O Estado de São Paulo, n. 45258, 15/09/2017. Política, p. A4.

 

Janot denuncia Temer, ministros e delatores

15/09/2017

 

 

A SEGUNDA DENÚNCIA / Procurador - Geral da República acusa formalmente o presidente de liderar organização criminosa formada pelo ‘núcleo político’ do PMDB na Câmara e de obstruir a Justiça

 

 

Às vésperas de deixar o cargo de procurador-geral da República, Rodrigo Janot denunciou ontem, pela segunda vez, o presidente Michel Temer. Ele foi acusado de liderar organização criminosa formada por integrantes do PMDB na Câmara e tentar obstruir a Justiça. A nova denúncia encaminhada ao Supremo Tribunal Federal envolve também os delatores Joesley Batista e Ricardo Saud, do Grupo J&F – que tiveram o acordo de delação rescindido –, além de ministros e ex-ministros do governo Temer.

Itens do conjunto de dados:
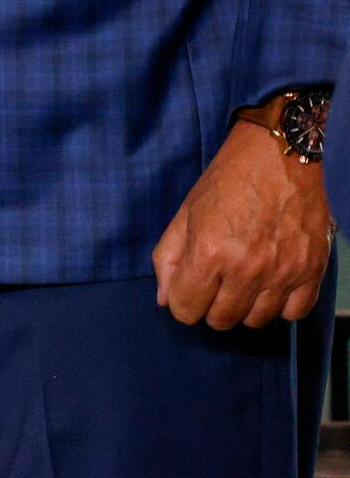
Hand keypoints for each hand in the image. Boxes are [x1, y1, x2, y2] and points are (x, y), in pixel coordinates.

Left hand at [152, 122, 332, 329]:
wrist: (277, 156)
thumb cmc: (226, 181)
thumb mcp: (185, 213)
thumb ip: (168, 258)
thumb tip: (165, 299)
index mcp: (209, 253)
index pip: (186, 309)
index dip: (181, 302)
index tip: (187, 290)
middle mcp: (247, 269)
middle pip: (221, 319)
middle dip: (210, 307)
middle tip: (214, 285)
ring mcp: (284, 272)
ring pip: (257, 320)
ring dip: (244, 308)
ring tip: (241, 283)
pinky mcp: (312, 270)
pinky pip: (294, 313)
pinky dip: (280, 306)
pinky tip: (271, 286)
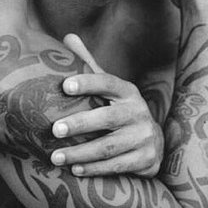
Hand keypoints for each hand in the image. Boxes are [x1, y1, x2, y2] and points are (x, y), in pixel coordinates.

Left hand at [50, 34, 163, 177]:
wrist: (152, 142)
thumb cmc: (119, 110)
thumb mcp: (109, 89)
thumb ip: (89, 66)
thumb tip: (68, 37)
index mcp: (127, 91)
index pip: (107, 82)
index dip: (87, 83)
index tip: (64, 85)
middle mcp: (138, 112)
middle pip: (107, 118)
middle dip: (80, 124)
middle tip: (54, 129)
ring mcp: (144, 137)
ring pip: (108, 147)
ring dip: (80, 154)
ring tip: (55, 157)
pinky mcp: (146, 160)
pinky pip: (116, 166)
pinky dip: (94, 169)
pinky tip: (75, 170)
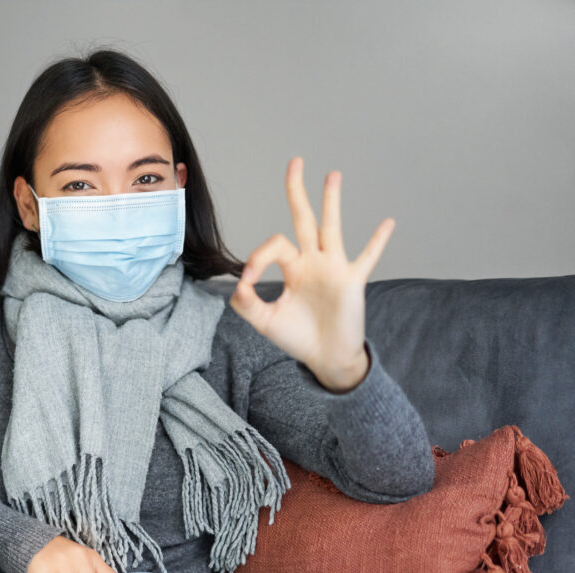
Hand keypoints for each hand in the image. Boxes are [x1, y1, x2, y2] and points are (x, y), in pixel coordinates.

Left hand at [228, 157, 394, 391]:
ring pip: (332, 227)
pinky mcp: (352, 281)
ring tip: (332, 174)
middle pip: (303, 218)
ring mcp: (334, 268)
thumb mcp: (264, 321)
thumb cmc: (298, 338)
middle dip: (297, 190)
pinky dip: (378, 241)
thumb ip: (247, 303)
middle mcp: (312, 261)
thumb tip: (238, 283)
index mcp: (291, 267)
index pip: (273, 245)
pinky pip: (367, 257)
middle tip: (295, 162)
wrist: (325, 358)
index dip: (257, 256)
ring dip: (332, 201)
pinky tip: (388, 222)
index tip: (248, 278)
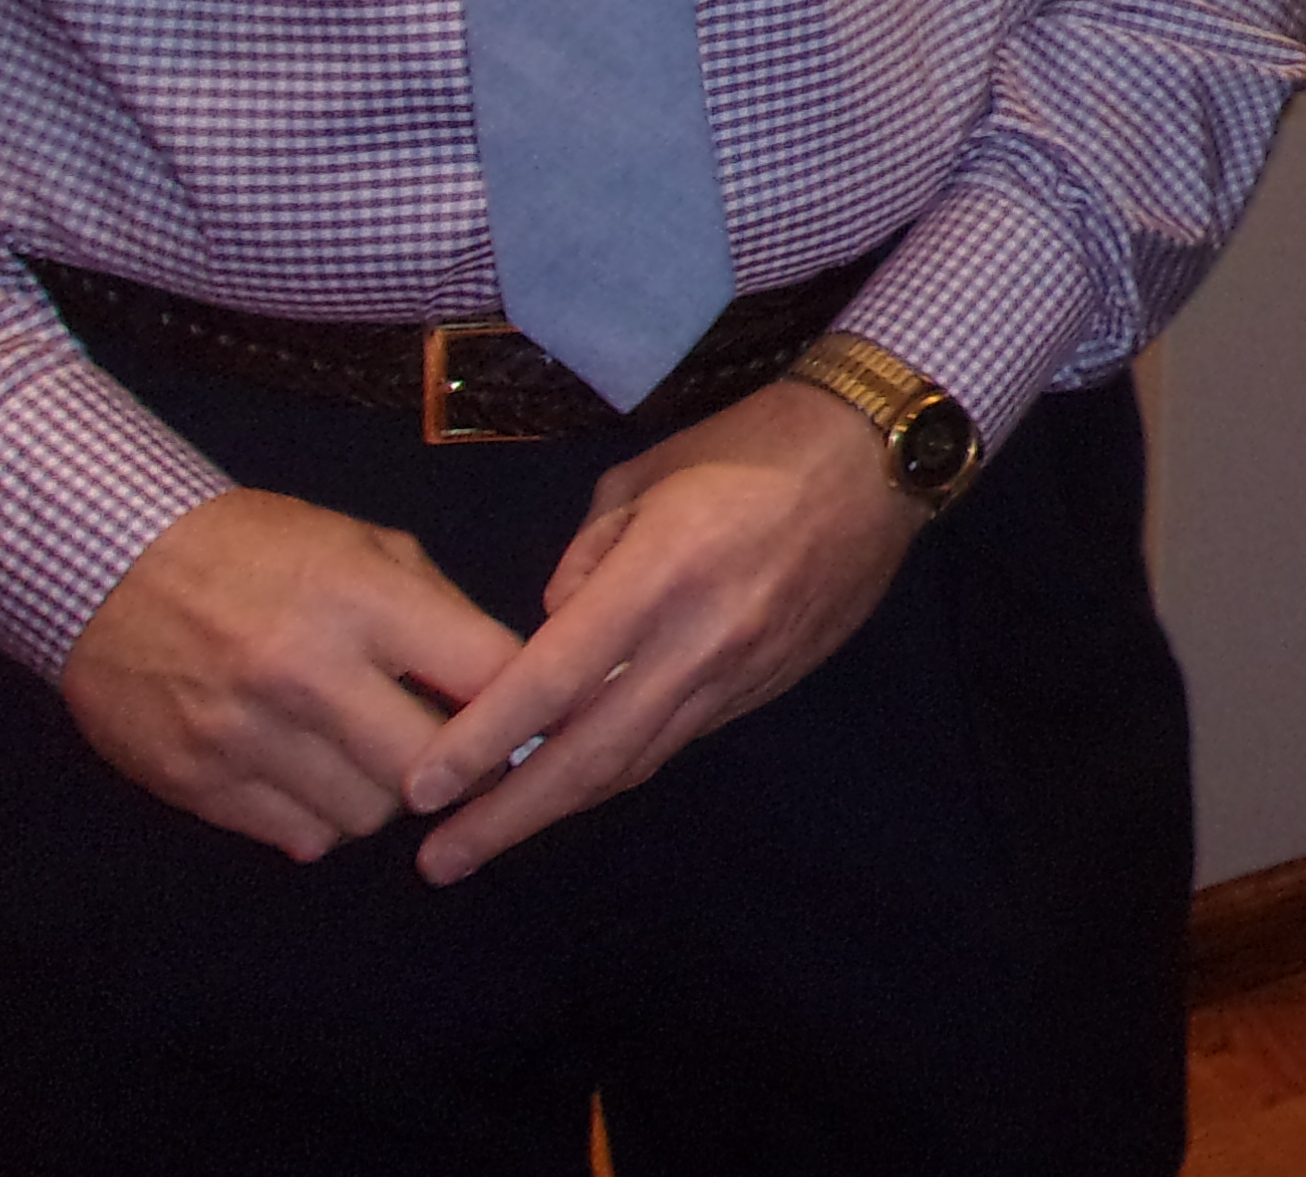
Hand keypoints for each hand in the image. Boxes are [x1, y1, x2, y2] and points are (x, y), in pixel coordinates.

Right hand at [61, 488, 523, 858]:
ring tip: (373, 758)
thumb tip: (505, 685)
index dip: (528, 701)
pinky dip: (322, 818)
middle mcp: (307, 675)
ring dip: (386, 796)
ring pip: (368, 816)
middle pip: (432, 769)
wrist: (112, 567)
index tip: (533, 713)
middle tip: (457, 757)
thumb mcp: (364, 546)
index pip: (488, 676)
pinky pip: (300, 836)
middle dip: (459, 768)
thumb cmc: (258, 549)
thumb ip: (438, 613)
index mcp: (364, 601)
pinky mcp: (198, 784)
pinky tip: (316, 778)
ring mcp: (247, 736)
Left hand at [398, 377, 927, 880]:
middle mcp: (700, 641)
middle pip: (591, 755)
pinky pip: (682, 735)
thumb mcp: (643, 477)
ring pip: (638, 761)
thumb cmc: (753, 444)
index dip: (482, 743)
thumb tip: (556, 627)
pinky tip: (581, 779)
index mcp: (659, 577)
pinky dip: (623, 764)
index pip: (552, 682)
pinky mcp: (773, 684)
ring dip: (560, 807)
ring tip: (492, 838)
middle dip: (507, 816)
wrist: (879, 455)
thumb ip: (585, 561)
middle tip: (439, 861)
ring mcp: (742, 673)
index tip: (425, 788)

- [EXERCÍCIO A]
Atualize o trecho da notícia sobre a denúncia contra Temer que vai de "A SEGUNDA DENÚNCIA" até "do governo Temer.", inclusive, trocando "organização criminosa" por "associação criminosa". Apresente o trecho já com a mudança.
- [EXERCÍCIO B]
Escreva a continuação da notícia sobre a segunda denúncia de Janot contra Temer, a partir do ponto em que o texto termina.

- [ÁREA DE RESPOSTA A]
A SEGUNDA DENÚNCIA / Procurador - Geral da República acusa formalmente o presidente de liderar associação criminosa formada pelo ‘núcleo político’ do PMDB na Câmara e de obstruir a Justiça

 

 

Às vésperas de deixar o cargo de procurador-geral da República, Rodrigo Janot denunciou ontem, pela segunda vez, o presidente Michel Temer. Ele foi acusado de liderar associação criminosa formada por integrantes do PMDB na Câmara e tentar obstruir a Justiça. A nova denúncia encaminhada ao Supremo Tribunal Federal envolve também os delatores Joesley Batista e Ricardo Saud, do Grupo J&F – que tiveram o acordo de delação rescindido –, além de ministros e ex-ministros do governo Temer.

- [ÁREA DE RESPOSTA B]
Além do presidente, foram acusados formalmente de integrar um “núcleo político” que arrecadava propina em órgãos públicos os atuais ministros Eliseu Padilha (Casa Civil) e Moreira Franco (Secretaria-Geral); os ex-ministros Geddel Vieira Lima e Henrique Eduardo Alves, o ex-presidente da Câmara Eduardo Cunha e o ex-deputado Rodrigo Rocha Loures, ex-assessor especial do presidente. Com exceção dos dois ocupantes da Esplanada, os outros peemedebistas estão presos em regime fechado ou domiciliar.

Na acusação por obstrução da Justiça, Temer foi apontado como responsável por “instigar” Joesley e Saud a repassarem dinheiro a Cunha e ao operador Lúcio Funaro para impedir que os dois firmassem acordos de delação premiada. A segunda denúncia foi apresentada quase 40 dias depois de a Câmara barrar o prosseguimento da acusação por corrupção passiva contra o presidente.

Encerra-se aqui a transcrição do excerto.